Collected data
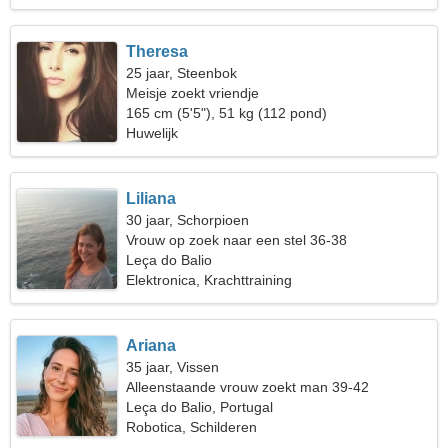
Theresa
25 jaar, Steenbok
Meisje zoekt vriendje
165 cm (5'5"), 51 kg (112 pond)
Huwelijk
Liliana
30 jaar, Schorpioen
Vrouw op zoek naar een stel 36-38
Leça do Balio
Elektronica, Krachttraining
Ariana
35 jaar, Vissen
Alleenstaande vrouw zoekt man 39-42
Leça do Balio, Portugal
Robotica, Schilderen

- DESCRIPTION OF THE TASK -
Copy the text of all the items above line for line, without changing anything, and leave the pictures out.

- EXERCISE RESULT -
Theresa
25 jaar, Steenbok
Meisje zoekt vriendje
165 cm (5'5"), 51 kg (112 pond)
Huwelijk
Liliana
30 jaar, Schorpioen
Vrouw op zoek naar een stel 36-38
Leça do Balio
Elektronica, Krachttraining
Ariana
35 jaar, Vissen
Alleenstaande vrouw zoekt man 39-42
Leça do Balio, Portugal
Robotica, Schilderen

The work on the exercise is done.